Tragically, it didn’t work for 18-year-old Lauren Hillier of Burlington, Ont., who died of a curable form of leukemia in January after waiting for seven months on an OHIP list for a bone marrow transplant that could have saved her life since a perfect match was available.

The Toronto Star reported that “transplant program chiefs warn Cancer Care Ontario about the ‘ethically not right’ rationing of treatments that leaves patients dying on absurdly long waiting lists; the program’s reliance on ‘medically unnecessary chemotherapy’ to ‘buy time’ until transplant beds became available; and the ‘unseen victims’ who could benefit from treatment but aren’t told of the option because referring physicians ‘tire of being turned down’ for transplants.”

10. Putting magic mushrooms on the menu
This is not exclusively a Canadian story, but it’s a happy health story, so why not…

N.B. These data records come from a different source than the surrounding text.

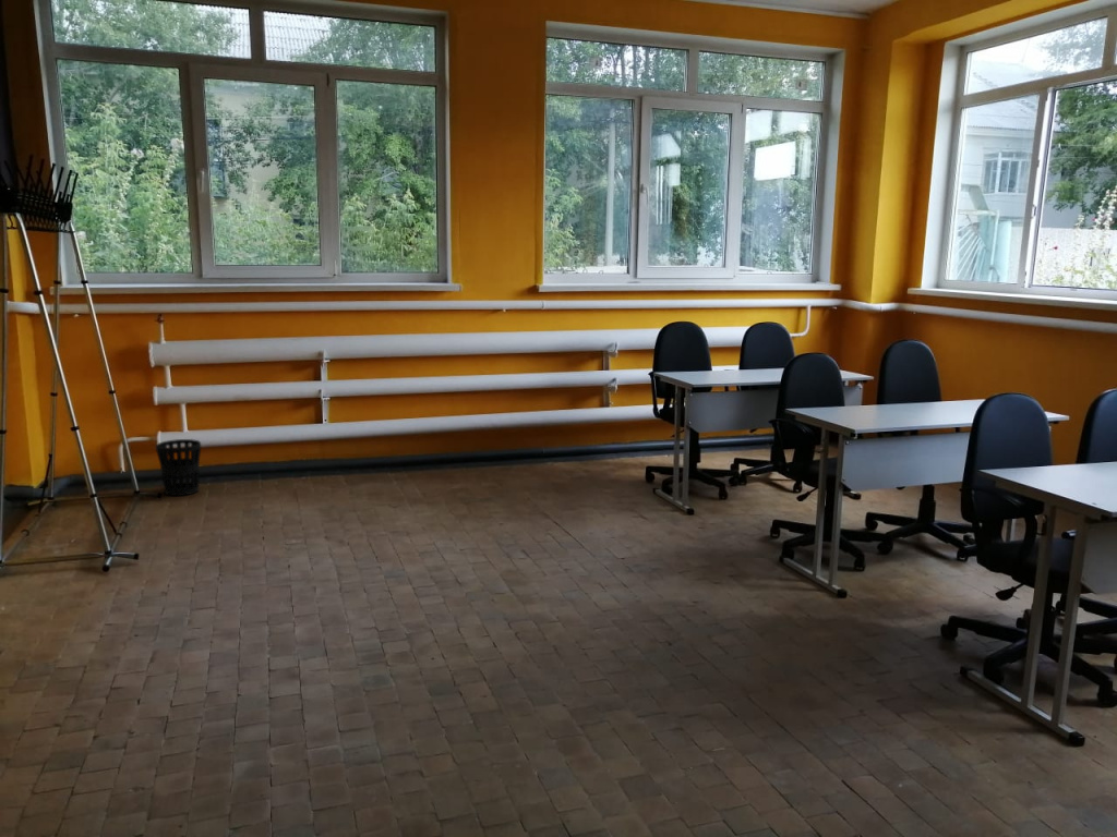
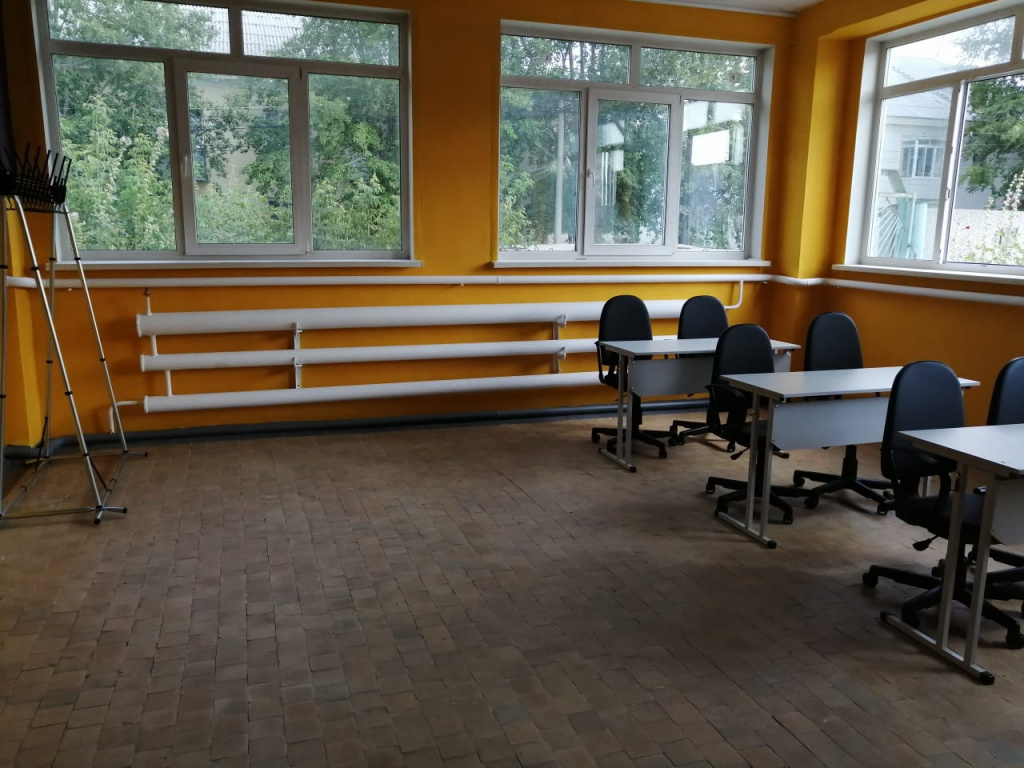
- wastebasket [155,438,202,497]
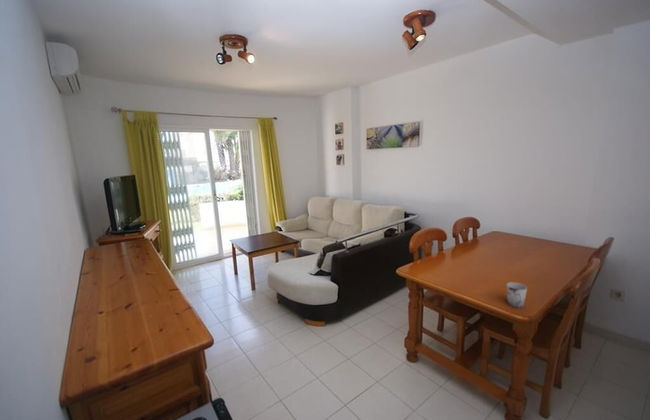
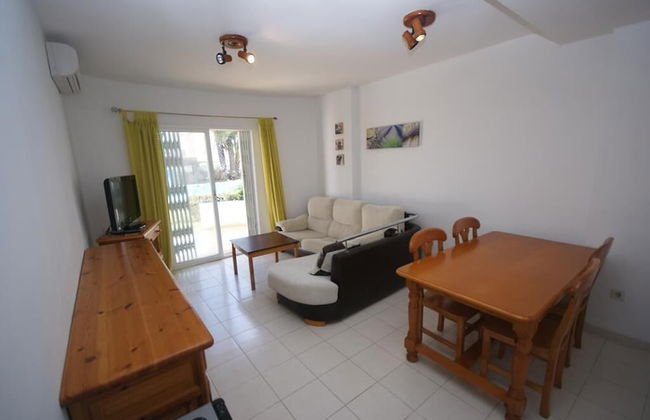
- cup [506,281,528,309]
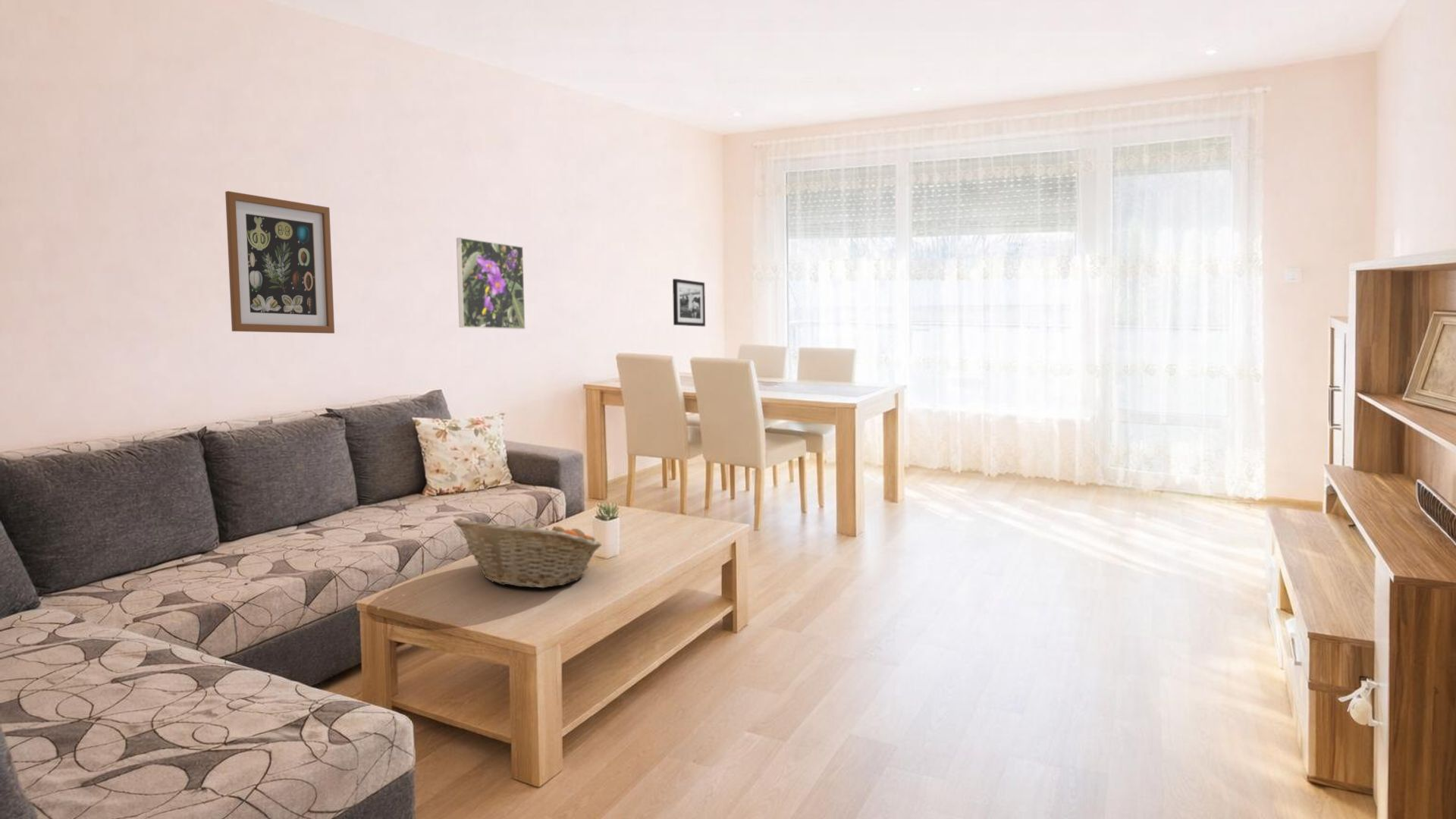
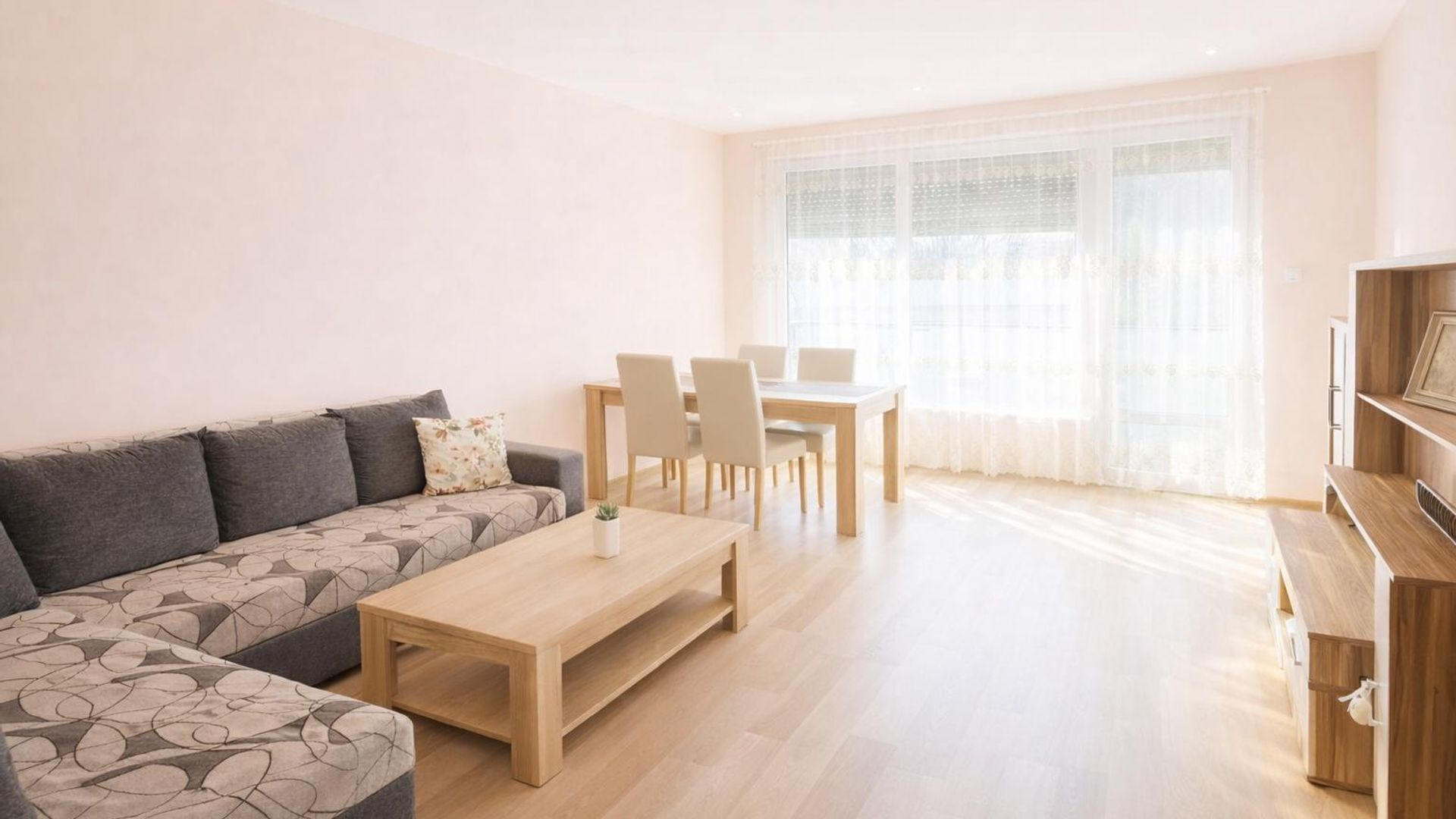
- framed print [456,237,526,330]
- fruit basket [453,517,603,588]
- picture frame [672,278,706,328]
- wall art [224,190,335,334]
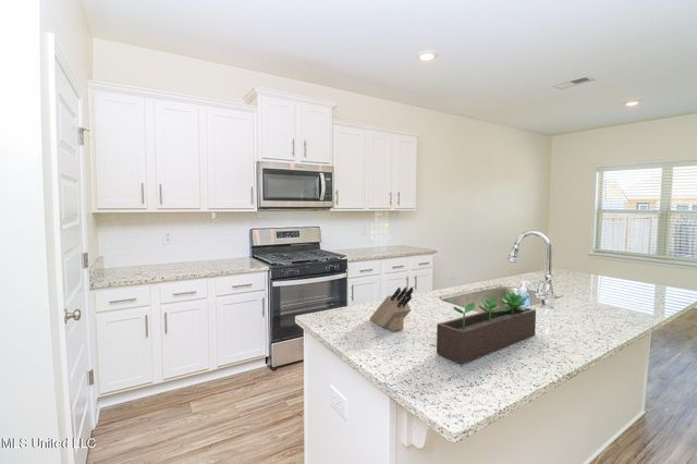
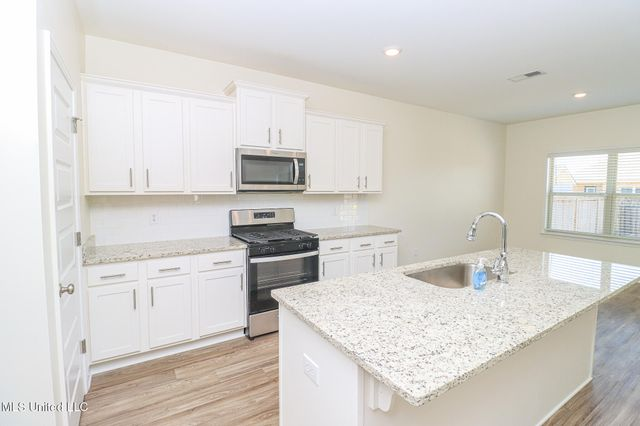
- knife block [369,286,414,332]
- succulent planter [436,290,537,365]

Researchers at two elite American medical centres report that a substantial majority of people suffering cancer-related anxiety or depression found considerable relief for up to six months from a single large dose of psilocybin, the hallucinogenic agent in magic mushrooms. The studies were published in the December 2016 issue of the Journal of Psychopharmacology.

Johns Hopkins scientists found that psilocybin decreased clinician- and patient-rated depressed mood, anxiety and death anxiety, and increased quality of life, life meaning and optimism.

Six months after the final session of treatments, about 80 per cent of participants continued to show clinically significant decreases in depressed mood and anxiety, with about 60 per cent showing symptom remission into the normal range. Eighty-three percent reported increases in well-being or life satisfaction.